Bithi Nazmin, Ibrahim Ridwan B, Tam Estella L, Almamoun Radwa, Frenk Oquendo Annette C, Akcan-Arikan Ayse, Devaraj Sridevi
Department of Pathology and Immunology, Baylor College of Medicine, Houston, TX, USA.
Department of Pathology, Texas Children's Hospital, Houston, TX, USA.
Pract Lab Med. 2025 Jun 24;46:e00486. doi: 10.1016/j.plabm.2025.e00486. eCollection 2025 Sep.
Acute kidney injury (AKI) poses a serious clinical challenge, particularly in high-risk environments, due to its association with increased morbidity and mortality. Traditional diagnostic markers, such as serum creatinine, often detect AKI only after significant kidney damage has occurred, limiting opportunities for early intervention. Neutrophil gelatinase-associated lipocalin (NGAL) has emerged as a promising early biomarker due to its rapid upregulation following kidney ischemia. NGAL supports renal recovery by reducing toxicity and promoting tubular regeneration via heme oxygenase-1 activity. This study aimed to validate the BioPorto ProNephro AKI™ turbidimetric immunoassay for urinary NGAL on the Ortho Vitros XT7600 analyzer and evaluate its clinical utility in detecting early-stage AKI.
Assay performance was evaluated in accordance with CLSI guidelines, assessing precision, linearity, method agreement, specificity, and reference range. Method comparison involved 20 urine samples, while reference range verification used 57 pediatric samples. A clinical validation study included 21 pediatric CRRT patient samples to assess real-world diagnostic performance.
The assay demonstrated strong precision (intra-assay CV: 1.3-1.8 %; inter-assay CV: 1.8-2.7 %) and excellent linearity (18-1140 ng/mL; extended to 15,000 ng/mL with dilution). High correlation (r = 0.9836) was observed in method comparison. Specificity tests showed minimal interference. Clinical validation yielded 76.19 % sensitivity and 100 % specificity for AKI detection.
The BioPorto ProNephro AKI™ assay on the Ortho Vitros XT7600 shows high sensitivity and specificity for urinary NGAL detection in pediatric patients, enabling early AKI identification, timely intervention, and potentially improved clinical outcomes through enhanced diagnostic performance.

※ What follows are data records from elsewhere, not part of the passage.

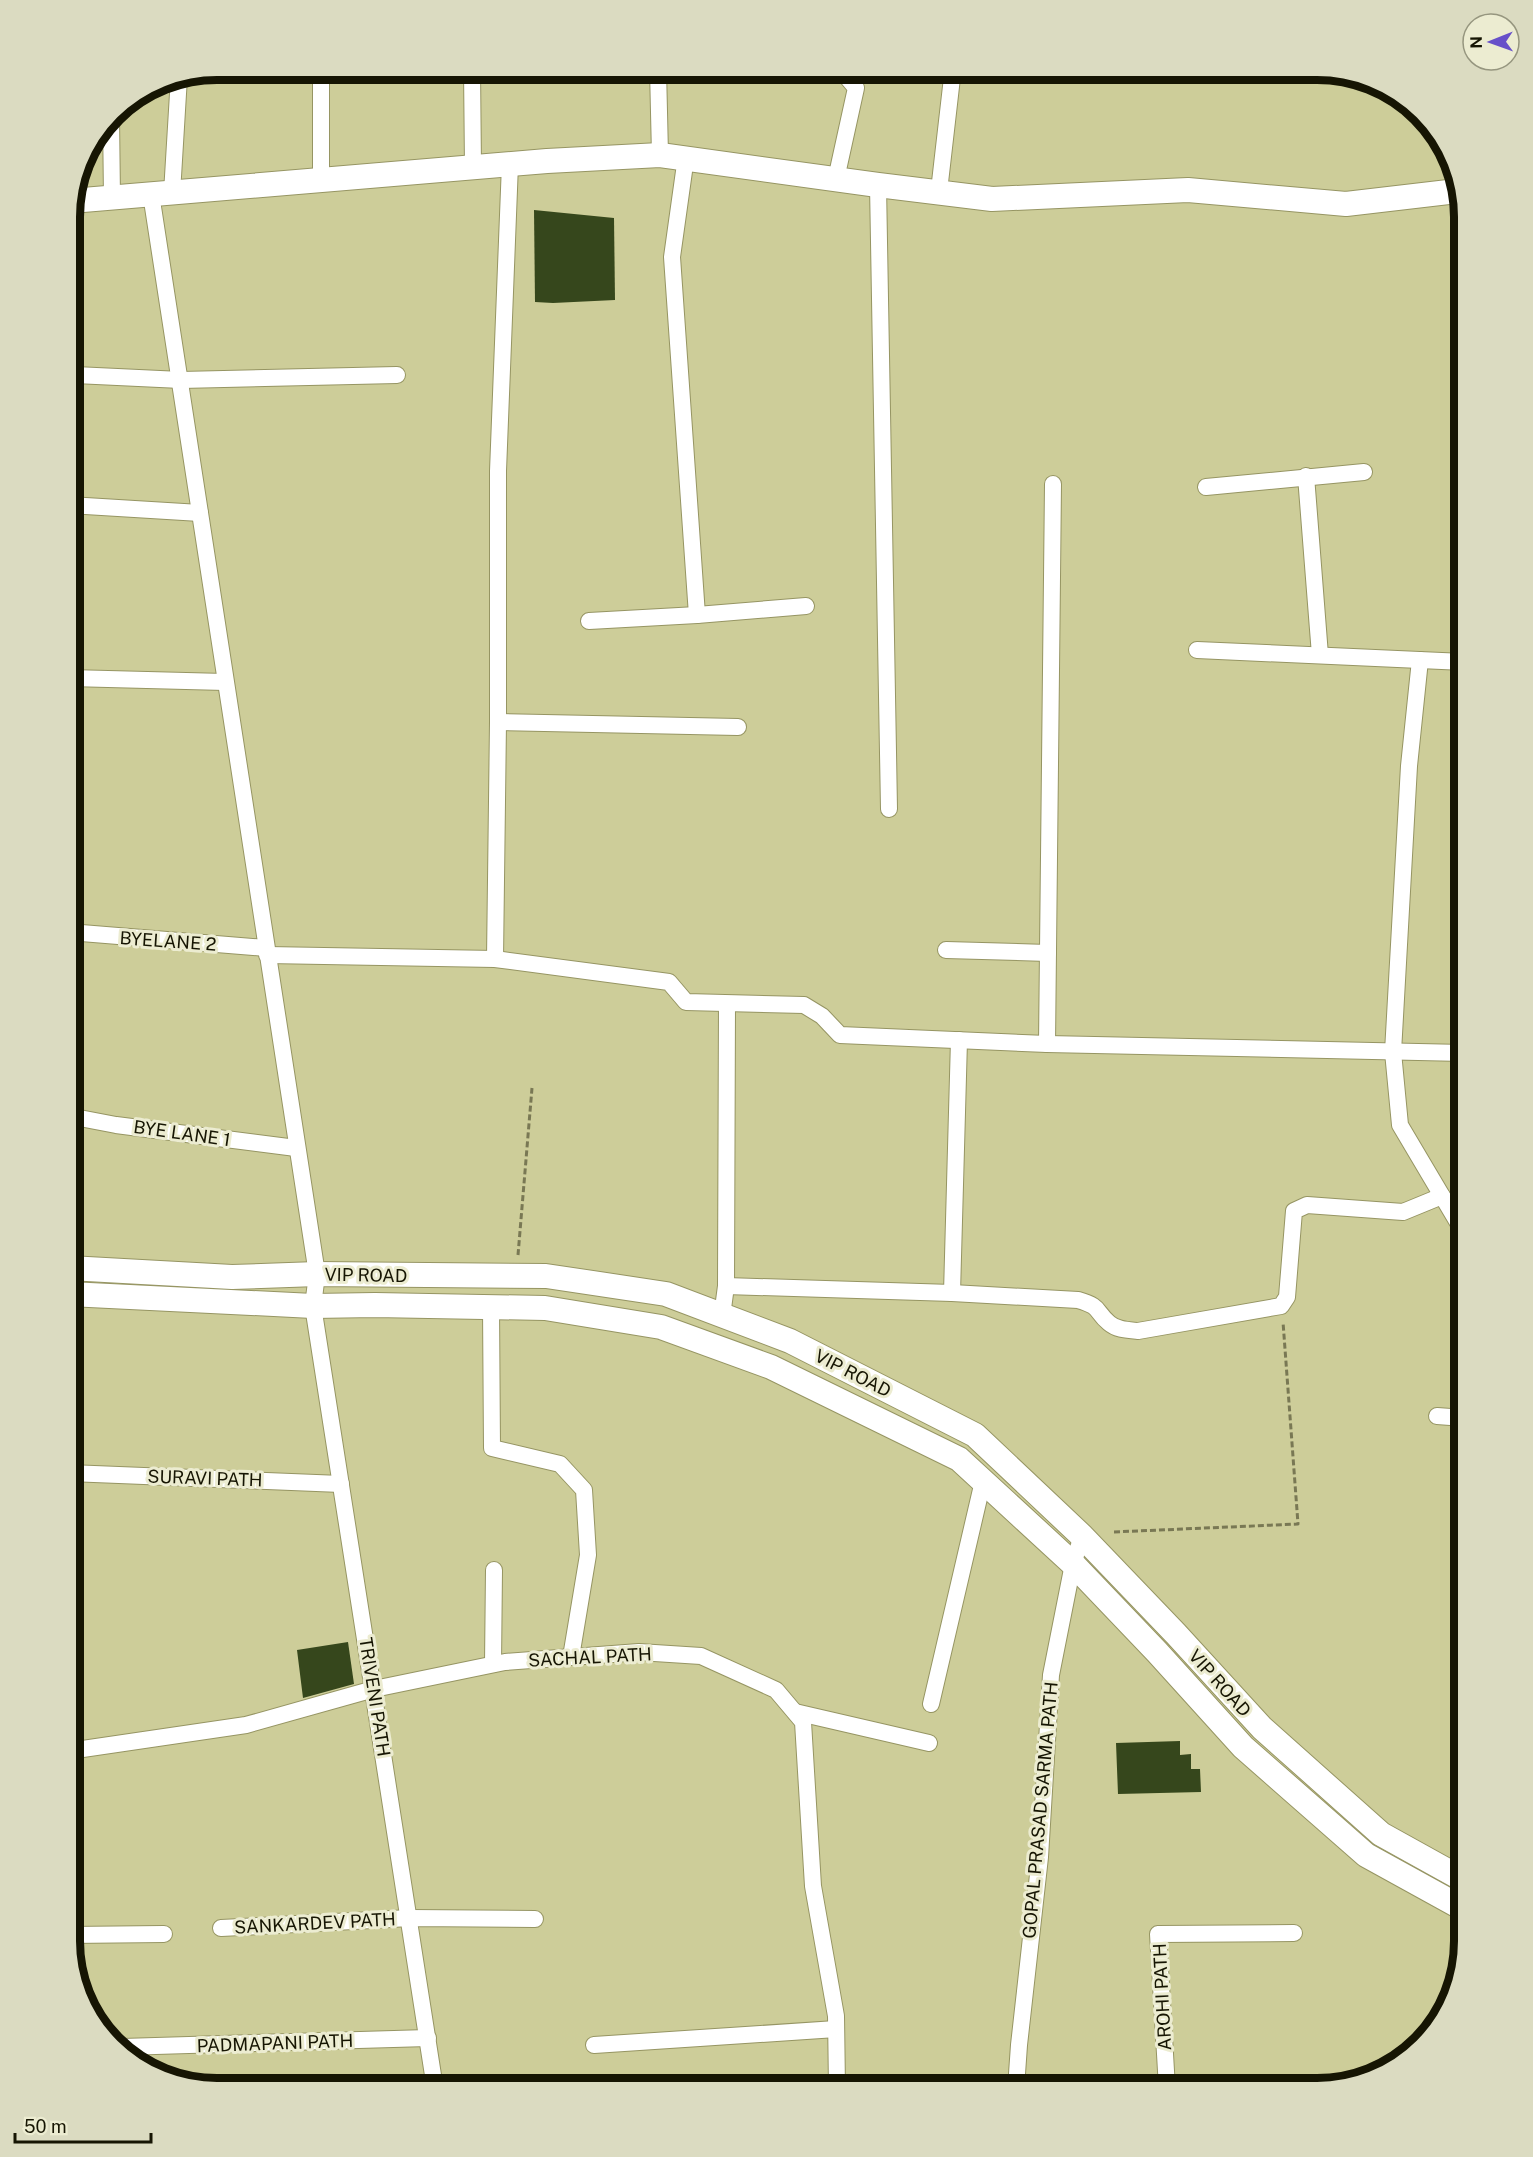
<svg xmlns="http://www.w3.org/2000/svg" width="1533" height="2157" font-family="'Public Sans',sans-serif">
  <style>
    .building { fill: #36471c }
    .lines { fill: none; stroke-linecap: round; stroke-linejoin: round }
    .street-casing { stroke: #969563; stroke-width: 18 }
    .secondary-casing { stroke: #969563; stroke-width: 26 }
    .path { stroke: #797854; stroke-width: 3; stroke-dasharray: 6 3; stroke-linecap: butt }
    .street { stroke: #fff; stroke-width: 16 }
    .secondary { stroke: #fff; stroke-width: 24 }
    .labels { text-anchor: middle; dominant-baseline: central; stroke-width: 6; stroke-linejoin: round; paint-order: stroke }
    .street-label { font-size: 18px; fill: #161503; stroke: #ececd1 }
    .rim { fill: none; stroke: #161503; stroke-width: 8 }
  </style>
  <rect width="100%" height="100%" fill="#cdcd99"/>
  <g class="building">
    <path d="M 534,210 L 614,218 L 615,300 L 553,303 L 535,302 Z"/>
    <path d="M 348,1642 L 354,1684 L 303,1698 L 297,1650 Z"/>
    <path d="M 1180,1741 L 1180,1755 L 1191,1754 L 1191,1769 L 1200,1769 L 1201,1792 L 1118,1794 L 1116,1743 Z"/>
  </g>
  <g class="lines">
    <g class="street-casing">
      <g id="street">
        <path d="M 472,69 L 473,167"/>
        <path d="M 658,69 L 660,155"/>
        <path d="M 111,117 L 112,198"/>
        <path d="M 686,157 L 672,257 L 697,615"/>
        <path d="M 836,179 L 856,88 L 840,69"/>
        <path d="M 321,180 L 321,69"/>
        <path d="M 878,185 L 889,809"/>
        <path d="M 939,191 L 953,69"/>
        <path d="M 172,193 L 179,77"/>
        <path d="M 151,194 L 317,1274 L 313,1306 L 435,2088"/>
        <path d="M 75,375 L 181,380 L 397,375"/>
        <path d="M 1306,476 L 1320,655"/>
        <path d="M 1206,487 L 1364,472"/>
        <path d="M 69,505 L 200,513"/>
        <path d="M 589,621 L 697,615 L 806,606"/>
        <path d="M 1197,650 L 1464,662"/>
        <path d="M 1420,660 L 1409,766 L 1393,1052 L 1400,1125 L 1464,1233"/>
        <path d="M 69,678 L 225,682"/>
        <path d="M 498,722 L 738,727"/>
        <path d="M 69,932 L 266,948"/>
        <path d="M 946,950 L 1048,953"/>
        <path d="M 267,955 L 495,959 L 669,982 L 686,1002 L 804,1005 L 822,1016 L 840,1035 L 1047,1044 L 1464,1053"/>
        <path d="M 495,959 L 498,722 L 498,471 L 510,164"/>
        <path d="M 1047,1044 L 1053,484"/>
        <path d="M 69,1116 L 116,1125 L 296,1148"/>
        <path d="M 726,1286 L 952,1293 L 1078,1300 C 1102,1307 1094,1310 1109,1323 C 1117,1330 1128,1330 1138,1331 L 1281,1306 L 1287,1297 L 1294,1211 L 1307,1205 L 1403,1212 L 1442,1196"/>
        <path d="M 952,1293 L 959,1040"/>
        <path d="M 491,1307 L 492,1448 L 560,1464 L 584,1490 L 588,1555 L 571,1657"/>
        <path d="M 722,1316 L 726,1286 L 727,1004"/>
        <path d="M 1437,1416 L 1464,1418"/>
        <path d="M 69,1473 L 341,1484"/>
        <path d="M 493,1664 L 494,1570"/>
        <path d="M 931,1704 L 983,1481"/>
        <path d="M 795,1712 L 929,1743"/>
        <path d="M 69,1751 L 246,1725 L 374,1689 L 505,1662 L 639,1652 L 701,1656 L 776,1690 L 803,1722 L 813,1886 L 836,2016 L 837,2088"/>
        <path d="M 221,1928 L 410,1918 L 535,1919"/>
        <path d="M 69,1935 L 164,1934"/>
        <path d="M 594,2045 L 836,2029"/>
        <path d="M 122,2047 L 428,2038"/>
        <path d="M 1016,2088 L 1019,2045 L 1040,1857 L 1051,1675 L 1073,1564 L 1082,1536"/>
        <path d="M 1167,2088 L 1158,1934 L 1294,1933"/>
      </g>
    </g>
    <g class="secondary-casing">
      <g id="secondary">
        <path d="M 71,201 L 547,161 L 660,155 L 878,185 L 992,199 L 1188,190 L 1346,204 L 1457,191"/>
        <path d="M 69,1268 L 232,1277 L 317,1274 L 546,1276 L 666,1294 L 790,1341 L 975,1435 L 1082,1536 L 1176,1634 L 1262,1728 L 1381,1834 L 1464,1880"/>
        <path d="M 69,1294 L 313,1306 L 375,1305 L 545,1308 L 661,1327 L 771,1367 L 959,1459 L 1073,1564 L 1157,1652 L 1243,1747 L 1366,1855 L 1464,1909"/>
      </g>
    </g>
    <g class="path">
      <path d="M 518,1255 L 532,1088"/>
      <path d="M 1114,1532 L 1298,1524 L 1283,1322"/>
    </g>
    <use href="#street" class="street"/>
    <use href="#secondary" class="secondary"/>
  </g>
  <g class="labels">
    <g class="street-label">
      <text transform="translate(168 941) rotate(4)">BYELANE 2</text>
      <text transform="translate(182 1133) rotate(8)">BYE LANE 1</text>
      <text transform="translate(366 1275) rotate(1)">VIP ROAD</text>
      <text transform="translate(853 1373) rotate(27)">VIP ROAD</text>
      <text transform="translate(205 1478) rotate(2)">SURAVI PATH</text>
      <text transform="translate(590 1657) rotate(-3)">SACHAL PATH</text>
      <text transform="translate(1220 1683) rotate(48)">VIP ROAD</text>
      <text transform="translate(375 1697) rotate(81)">TRIVENI PATH</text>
      <text transform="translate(1040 1810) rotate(-85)">GOPAL PRASAD SARMA PATH</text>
      <text transform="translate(315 1923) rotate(-3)">SANKARDEV PATH</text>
      <text transform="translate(1162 1997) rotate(-93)">AROHI PATH</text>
      <text transform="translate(275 2043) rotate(-2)">PADMAPANI PATH</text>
    </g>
  </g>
  <path d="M0 0H1533V2157H0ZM217 80H1317A137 137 0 0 1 1454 217V1941A137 137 0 0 1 1317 2078H217A137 137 0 0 1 80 1941V217A137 137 0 0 1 217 80Z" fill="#dbdbc1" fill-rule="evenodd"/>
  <path class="rim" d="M217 80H1317A137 137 0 0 1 1454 217V1941A137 137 0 0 1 1317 2078H217A137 137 0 0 1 80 1941V217A137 137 0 0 1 217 80Z"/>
  <g transform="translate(1491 42) rotate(269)"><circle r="28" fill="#ececd1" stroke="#96967f" stroke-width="1.5"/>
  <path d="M0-4.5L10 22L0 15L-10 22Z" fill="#6750c9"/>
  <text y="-9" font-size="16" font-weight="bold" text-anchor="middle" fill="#161503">N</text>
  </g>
  <path d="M15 2133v9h136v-9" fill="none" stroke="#161503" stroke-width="3"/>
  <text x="24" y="2133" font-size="18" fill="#161503" stroke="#ececd1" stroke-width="4.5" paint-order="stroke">50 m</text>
</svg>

急性肾损伤(AKI)是一项严峻的临床挑战,尤其是在高风险环境中,因为它与发病率和死亡率的增加相关。传统的诊断标志物,如血清肌酐,往往在肾脏发生显著损伤后才检测到AKI,限制了早期干预的机会。中性粒细胞明胶酶相关脂质运载蛋白(NGAL)已成为一种有前景的早期生物标志物,因为它在肾脏缺血后迅速上调。NGAL通过降低毒性并通过血红素加氧酶-1活性促进肾小管再生来支持肾脏恢复。本研究旨在验证在Ortho Vitros XT7600分析仪上用于检测尿NGAL的BioPorto ProNephro AKI™比浊免疫测定法,并评估其在检测早期AKI中的临床效用。
根据临床和实验室标准协会(CLSI)指南评估测定性能,评估精密度、线性、方法一致性、特异性和参考范围。方法比较涉及20份尿液样本,而参考范围验证使用57份儿科样本。一项临床验证研究纳入了21份儿科连续性肾脏替代治疗(CRRT)患者样本,以评估实际诊断性能。
该测定法显示出高精密度(批内变异系数:1.3 - 1.8%;批间变异系数:1.8 - 2.7%)和出色的线性(18 - 1140 ng/mL;稀释后可扩展至15,000 ng/mL)。方法比较中观察到高度相关性(r = 0.9836)。特异性测试显示干扰极小。临床验证对AKI检测的灵敏度为76.19%,特异性为100%。
在Ortho Vitros XT7600上的BioPorto ProNephro AKI™测定法对儿科患者尿NGAL检测具有高灵敏度和特异性,能够早期识别AKI,及时进行干预,并通过提高诊断性能潜在地改善临床结局。